Die Architektur ist extrem fotogen. So konnte ich 4 Tage lang die Chance nutzen ausgiebig zu fotografieren. Natürlich war wie immer die Komplettausrüstung mit 3 Kameras und Stativ mit Panorama-Kopf am Mann. Das Wetter war weitgehend o.k., jedoch machte leider der Wind ab dem 2. Tag ein wenig zu schaffen.
Was mir jedoch noch viel mehr zu schaffen machte, war der überall präsente Sicherheitsdienst, der in dem Areal viele Bereiche absperrte! Ausgerechnet die besonderes attraktiven Stellen wurden abgeriegelt. Es ließen sich keine Gründe dieses ausschließlich spanisch sprechenden Personals entlocken, auch ein Dolmetscher war erfolglos. Ein mutmaßlicher Grund waren wahrscheinlich wieder einmal überzogene Urheberrechtsängste. Zumindest in dieser Beziehung kann sich Valencia in die internationale Riege einordnen, zu denene Städte wie Sydney (Oper), Paris (Eifelturm) oder auch New York (Skyline) gehören.
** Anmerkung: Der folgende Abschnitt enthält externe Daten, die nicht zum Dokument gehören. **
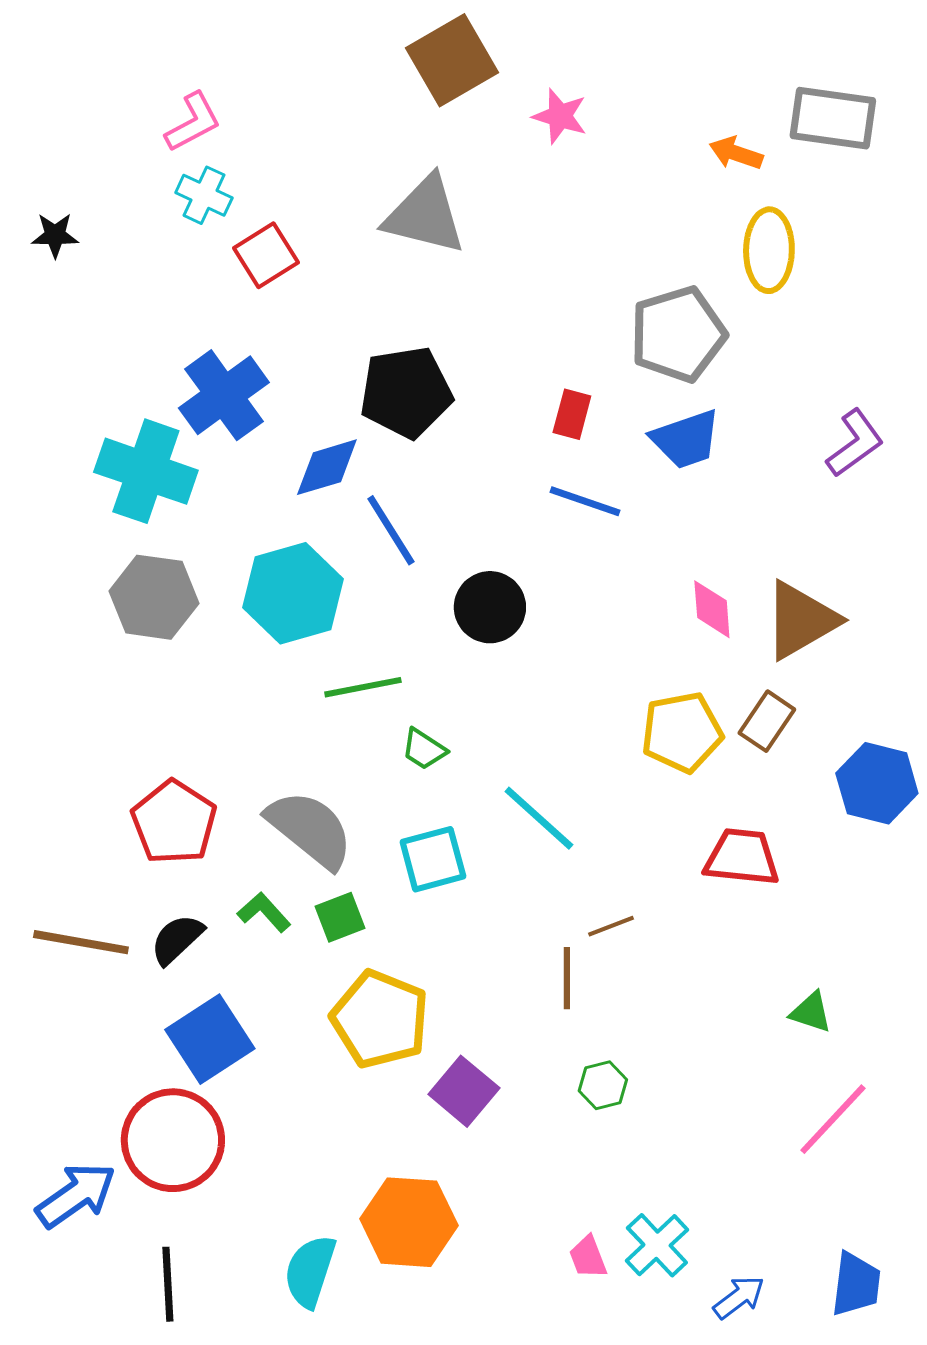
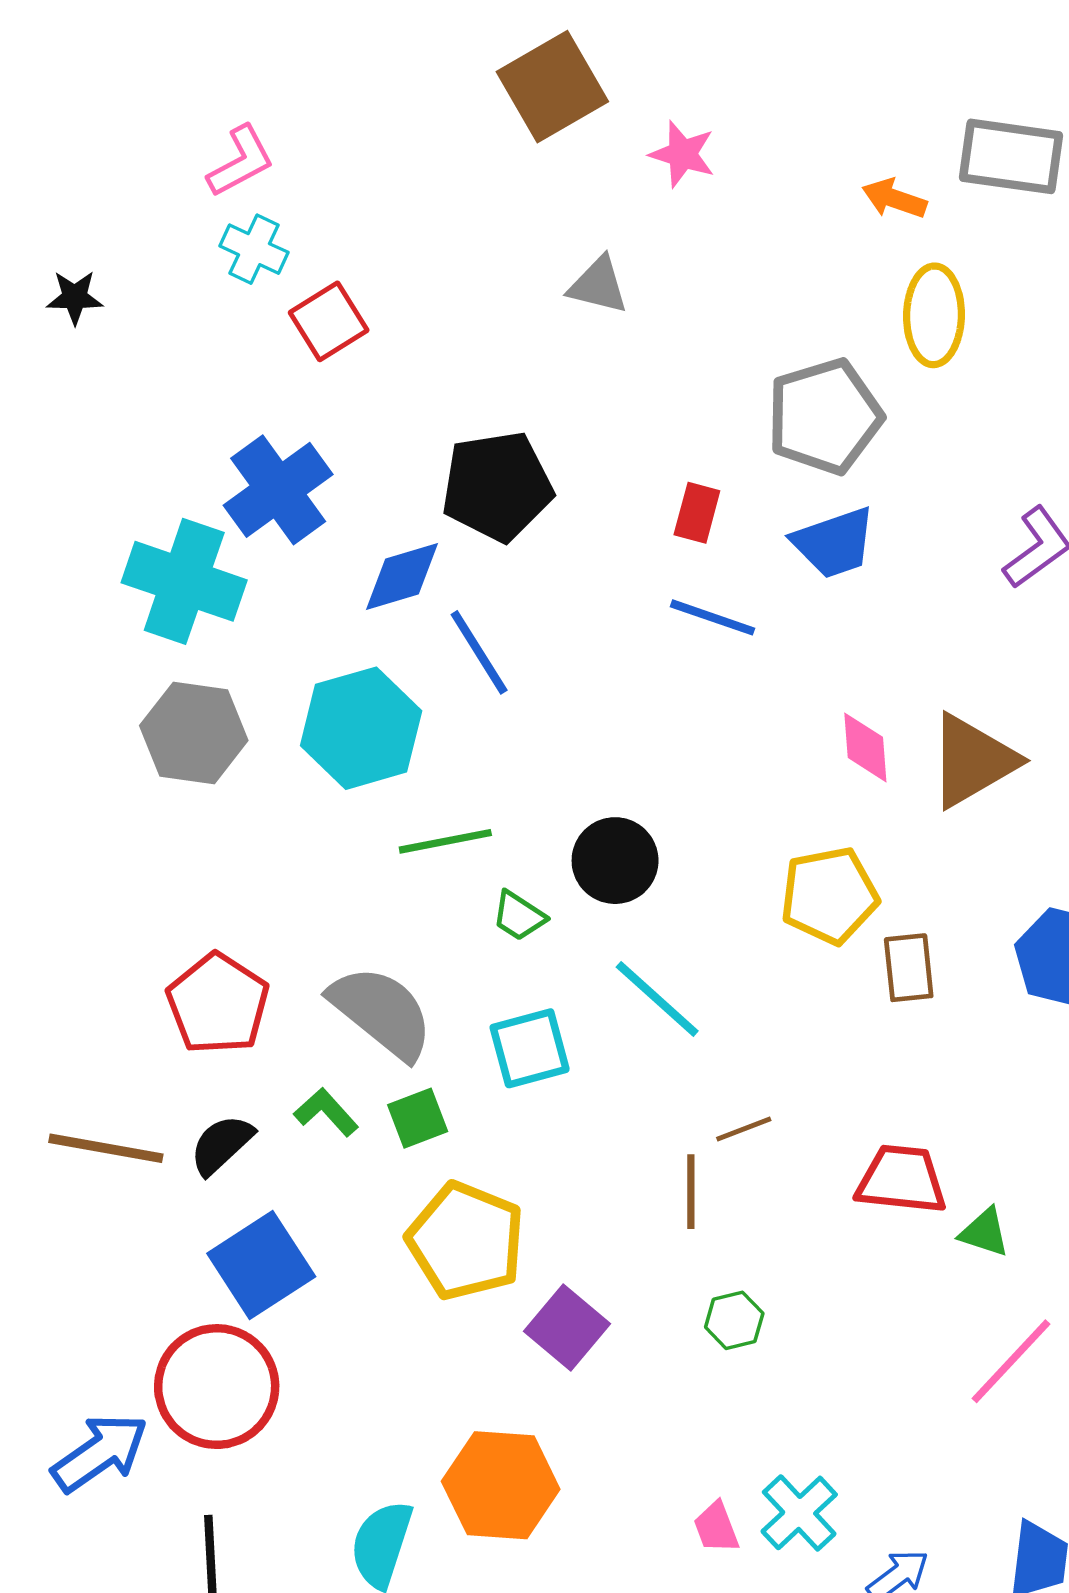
gray triangle: (425, 215) -> (598, 285), moved, size x0.6
black circle: (490, 607) -> (615, 861), moved
brown rectangle: (767, 721) -> (909, 968), moved, turned -40
red trapezoid: (742, 857) -> (902, 1180), moved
Mein Lieblingsobjekt war zweifelsohne der Palau. Dieses Gebäude, wenn man überhaupt davon sprechen konnte, glich eher einem Schiff oder einen Helm oder war es doch die moderne Variante von Raumschiff Enterprise? ich habe selten ein so imposantes und atemberaubendes architektonisches Werk gesehen! Bei dem Architekten Calatravas schien an erster Stelle die Form zu stehen, und erst dann die geniale technische Entwicklung. Die Oper wurde erst im Oktober 2005 eingeweiht.
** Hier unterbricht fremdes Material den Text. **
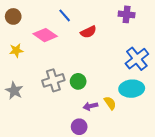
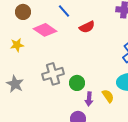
brown circle: (13, 16) -> (23, 12), moved
green circle: (78, 81) -> (77, 83), moved
purple arrow: (90, 106) -> (89, 99), turned -72

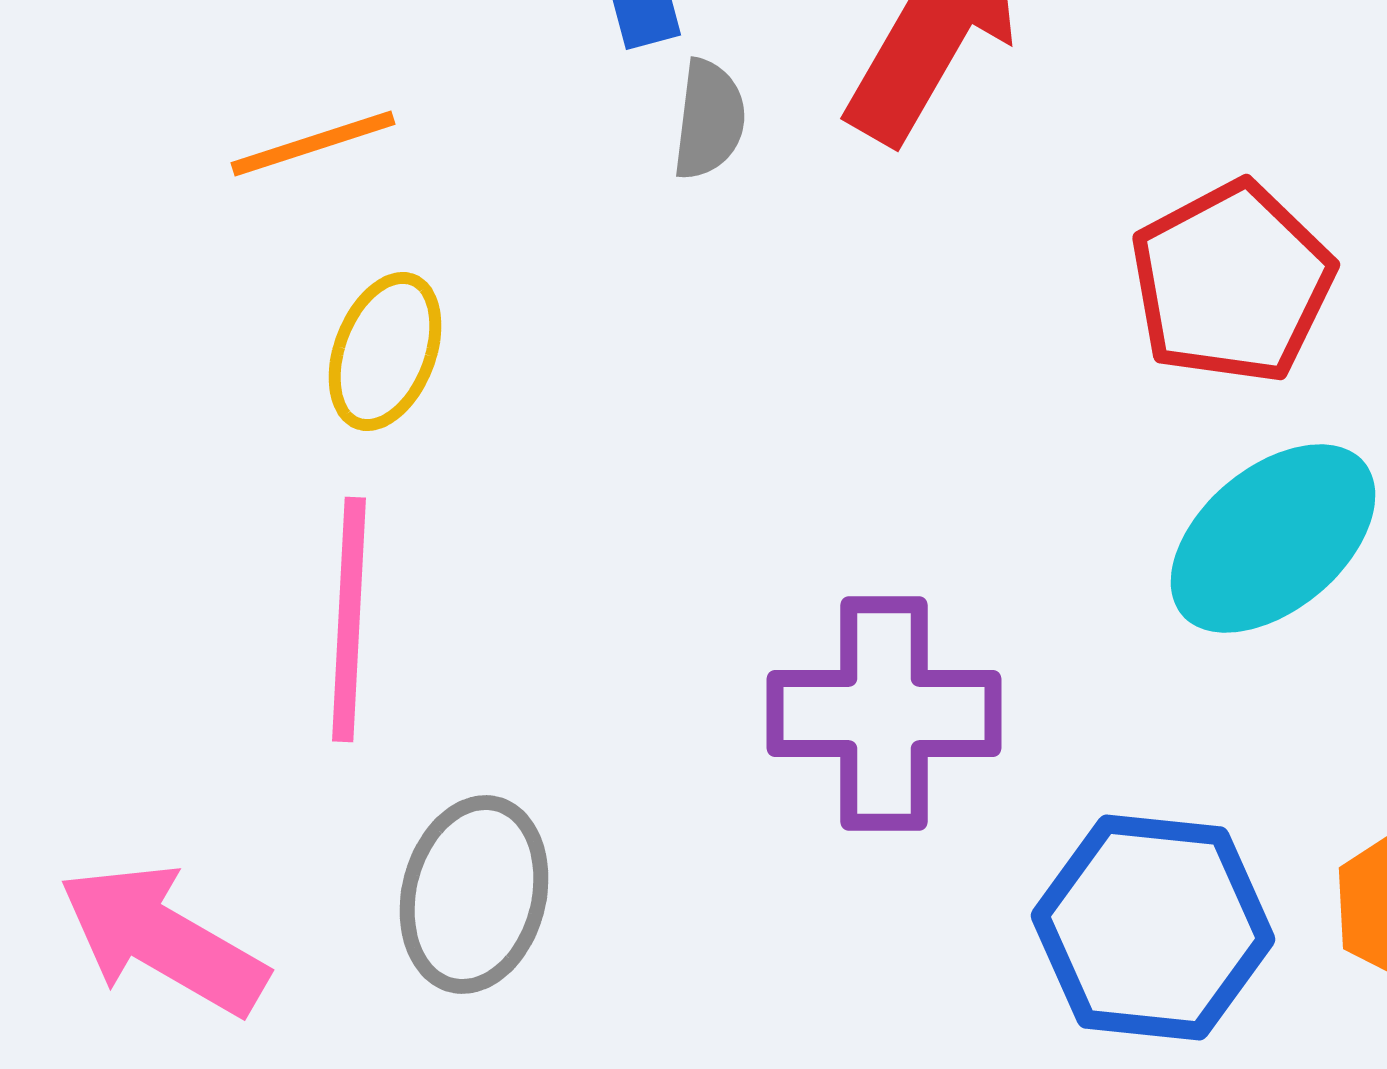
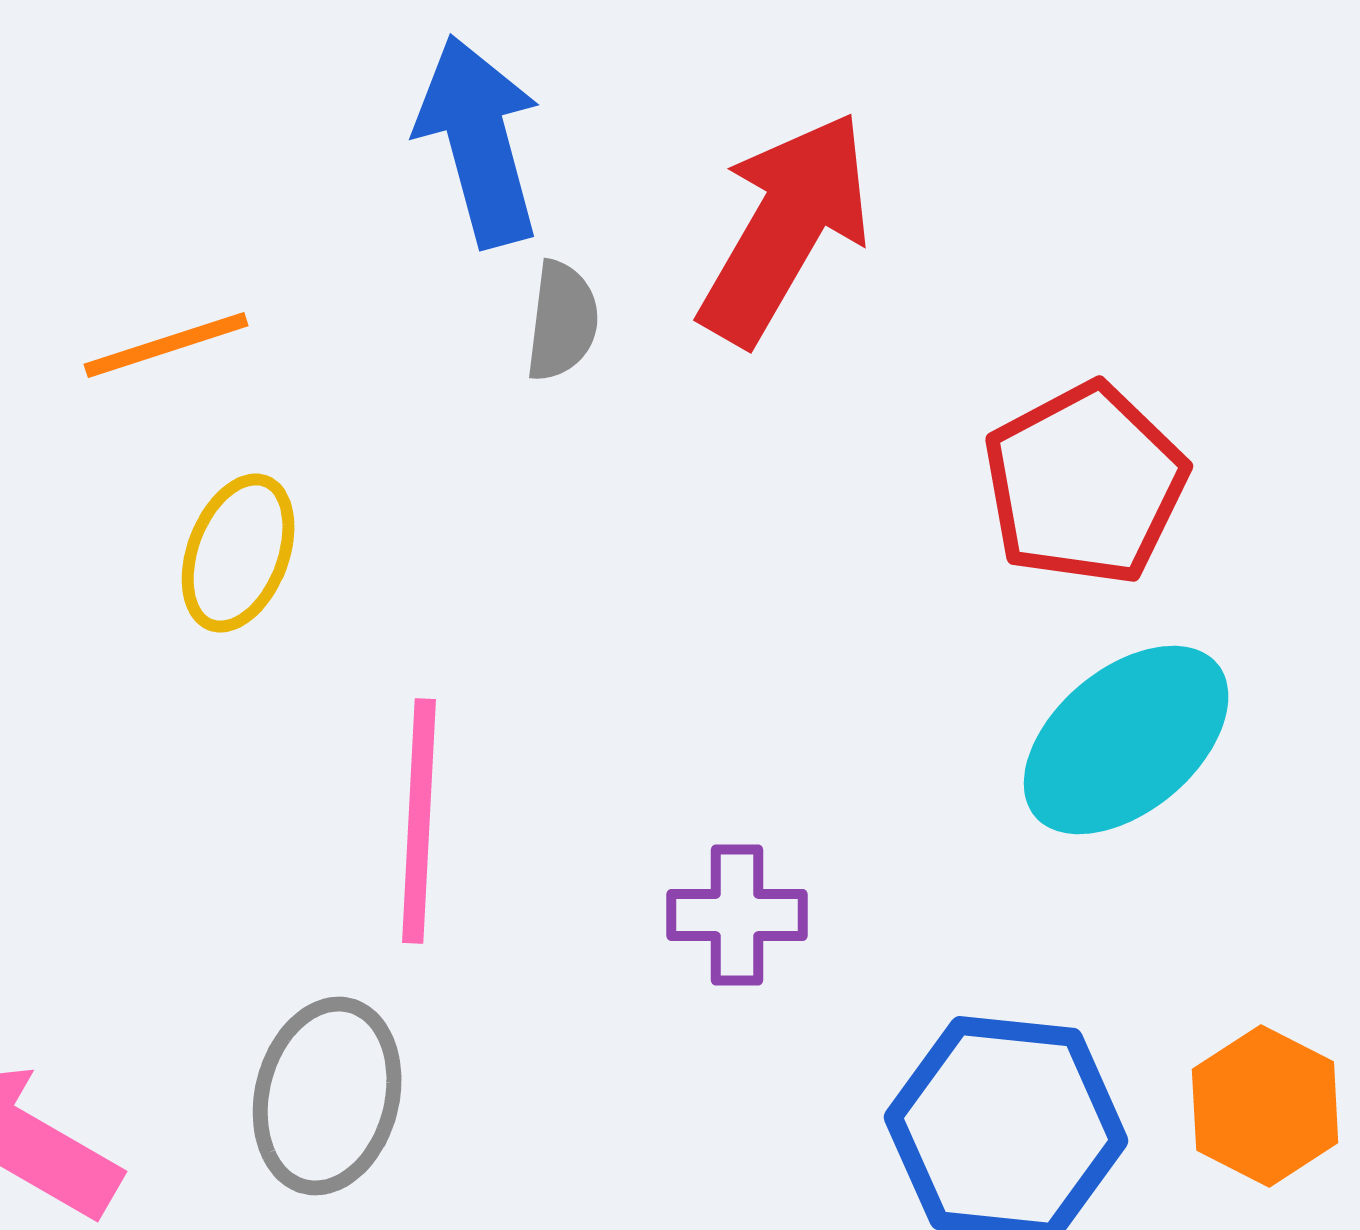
pink line: (349, 620) -> (419, 821), moved
purple cross: (884, 714) -> (737, 915), size x0.6

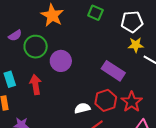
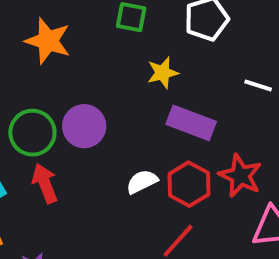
yellow star: (136, 45) -> (163, 73), moved
green circle: (36, 47) -> (32, 133), moved
white semicircle: (82, 108) -> (142, 182), moved

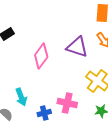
Ca. 4000 Zuschauer können theoretisch zur gleichen Zeit den Hauptsaal, den oberen Konzertsaal, den Unterrichtssaal und den Kammertheatersaal besuchen. Wer es sich einrichten kann, sollte unbedingt an der Architekturführung, täglich Mo-Fr., um 16:00 Uhr, teilnehmen. Hier bekommt man das Gebäude ausführlich von oben bis unten erklärt. Und es ist sogar Fotografieren erlaubt! Es lohnt sich! Noch ein Tipp für Dämmerungsaufnahmen: Das Gebäude wirkt am besten, wenn es beleuchtet wird. Dies ist jedoch nur dann der Fall, wenn eine Veranstaltung stattfindet. Am sichersten ist es samstags, da fast immer etwas stattfindet.
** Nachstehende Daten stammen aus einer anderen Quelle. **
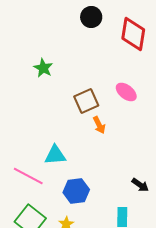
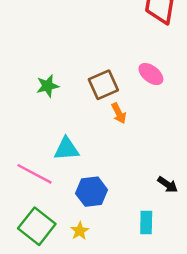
green star: (43, 68) -> (48, 86), moved, turned 30

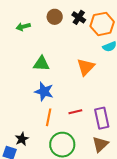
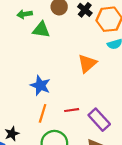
green triangle: (41, 64) -> (41, 30), moved
purple rectangle: (102, 118) -> (99, 120), turned -35

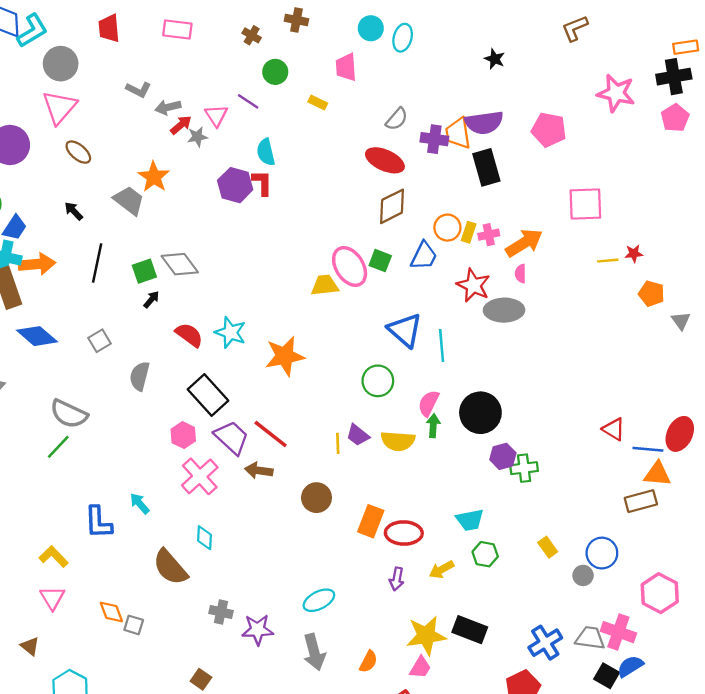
Das älteste Gebäude des Areals ist das L'Hemisfèric, welches 1998 eröffnet wurde. Es stellt ein riesiges menschliches Auge dar. Das Augenlid kann sogar über eine riesige Hydraulik bewegt werden, d.h. es kann geöffnet werden. Die runde Pupille selbst ist der Kinosaal des IMAX-Kinos. Wann die Hydraulik bewegt wird, konnte ich leider nicht herausbekommen. Auf jeden Fall sollte man hier möglichst bei Windstille fotografieren, um die Spiegelung des Bauwerks in dem 24.000 qm großen Teich zu erwischen.
Das bis zu 40 Meter hohe Wissenschaftsmuseum beherbergt jede Menge Interaktion und didaktische Spiele, um Kindern und Erwachsenen die Wissenschaft näher zu bringen. Mich hat die Architektur ein klein wenig an den Stil Gaudis erinnert, besonders an die Stelzen des Park Güells in Barcelona. Auch hier kann man wieder hervorragend mit Spiegelungen der umgebenden Bassins fotografisch spielen.
Mich hat ebenfalls das L'Umbracle beindruckt! Tja, was war es nun? Ein Park überdacht mit Stahrohren? Eine Art Eingangshalle mit luftiger Überdachung? Oder nur ein aufgepimptes Parkhausdach? Auf jeden Fall ist es eine Grünfläche mit Palmen und anderen mediterranen Pflanzen, kombiniert mit Skulpturen u.a. von Yoko Ono.
Zu dem Bereich gehört auch das Ocenaogràfic, ein Aquarium mit ca. 45.000 Tieren. Hier werden in zehn großen Abteilungen verschiedene Meeresökosysteme vorgestellt. In großen Glasröhren kann man hier die Meeresbewohner aus der Tauchperspektive betrachten. Leider gibt es hier auch einen Showbereich für Delphine, der die gute Absicht der Anlage ein wenig in Frage stellt, jedoch gehört so etwas wohl zu einer solchen Anlage weltweit mit dazu.
Aktuell wird noch an einem neuen Gebäude gebaut: das Àgora. Hier wird eine Mehrzweckhalle errichtet, in der Kongresse, Ausstellungen und andere Events stattfinden sollen. Das Bauwerk soll 70 Meter hoch werden, inkl. der flügelartigen Objekte, die an der Oberkante des Hauses noch fehlen. Es soll an den Flug der weißen Taube als Friedenssymbol erinnern.